Hani geçtiğimiz Pazar günü ilk doğal gazımız kesildiğinde bilgi almak için aradığımız ALO 187 doğal gaz arıza hattı var ya

O işe bakan arkadaş bile Akse Köyünde bekçi çıktı iyi mi?

Garibim yüz binlerce telefona nasıl baksın?

 Baksa ne diyecek?

VİCDANIMIZIN SESİNİ DİNLEDİK

Uşak’ın doğal gaz olayında yaşadığı bu olumsuz süreci, www.usakgundem.com olarak niçin araştırma ihtiyacı hissettik?

Yukarıda da belirttiğimiz gibi, şehrimize doğal gaz temin eden ve pazarlayan UDAŞ’ın az para harcayıp çok kar etme hırsı yüzünden hepimizi büyük bir tehlike yaşadığımızı öğrendik.

Birçok Uşaklı hemşerimiz ve doğal gaz konusunda uzman sayılacak insanlarla konuştuk. Şirketin ihmalkârlığı yüzünden canından olan Cihan Özer hemşerimize de çok üzüldük.

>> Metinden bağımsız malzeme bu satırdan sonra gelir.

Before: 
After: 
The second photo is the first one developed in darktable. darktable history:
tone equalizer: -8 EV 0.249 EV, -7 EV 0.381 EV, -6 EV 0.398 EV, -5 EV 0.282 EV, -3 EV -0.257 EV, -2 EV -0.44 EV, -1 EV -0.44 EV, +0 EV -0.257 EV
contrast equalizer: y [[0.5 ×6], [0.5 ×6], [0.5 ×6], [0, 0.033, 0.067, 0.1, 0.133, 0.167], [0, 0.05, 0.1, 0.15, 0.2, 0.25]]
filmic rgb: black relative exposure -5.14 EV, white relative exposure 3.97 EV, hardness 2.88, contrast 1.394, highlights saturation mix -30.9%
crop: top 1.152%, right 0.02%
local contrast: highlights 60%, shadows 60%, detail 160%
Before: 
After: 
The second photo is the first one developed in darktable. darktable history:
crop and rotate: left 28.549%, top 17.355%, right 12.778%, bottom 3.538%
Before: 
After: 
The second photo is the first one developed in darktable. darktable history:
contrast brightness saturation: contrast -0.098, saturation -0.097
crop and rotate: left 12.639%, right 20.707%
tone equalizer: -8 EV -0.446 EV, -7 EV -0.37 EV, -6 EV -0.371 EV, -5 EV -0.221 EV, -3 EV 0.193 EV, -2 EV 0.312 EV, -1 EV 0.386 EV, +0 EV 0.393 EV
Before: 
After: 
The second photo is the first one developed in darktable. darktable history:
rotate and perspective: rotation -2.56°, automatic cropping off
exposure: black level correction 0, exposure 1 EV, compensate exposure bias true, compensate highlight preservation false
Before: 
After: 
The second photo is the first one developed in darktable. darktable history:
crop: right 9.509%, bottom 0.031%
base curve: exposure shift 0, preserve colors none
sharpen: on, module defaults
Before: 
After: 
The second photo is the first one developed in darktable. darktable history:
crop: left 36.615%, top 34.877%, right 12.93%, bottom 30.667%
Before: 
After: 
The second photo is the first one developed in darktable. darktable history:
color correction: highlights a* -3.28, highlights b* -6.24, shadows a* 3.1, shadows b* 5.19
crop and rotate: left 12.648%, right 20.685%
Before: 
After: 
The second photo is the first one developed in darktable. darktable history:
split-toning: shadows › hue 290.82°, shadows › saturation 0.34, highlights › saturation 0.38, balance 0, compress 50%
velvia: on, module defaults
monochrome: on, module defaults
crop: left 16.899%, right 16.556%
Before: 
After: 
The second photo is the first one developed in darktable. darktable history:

Uşak’ta gezerken hala mayınlı bir arazide geziyor gibiyiz. Tehlike altımızda duruyor.

Hidayet Kıran ve Salih Kılınç olarak eşimizle dostumuzla çoluğumuz çocuğumuz ile bizler de Uşak’ta yaşıyoruz ve halen tehlike altındayız.

Uşak’ta kar hırsı uğruna, bir şirket daha fazla para kazansın diye sevdiklerimize ve bir hemşerimize en ufak bir şey olsa bunun vebalinin altından kalkamazdık.

Onun için vicdanımızın sesini dinledik. Araştırdık ve yazdık. Yarın tarih önünde hesap vermek istemedik. Hepsi bu.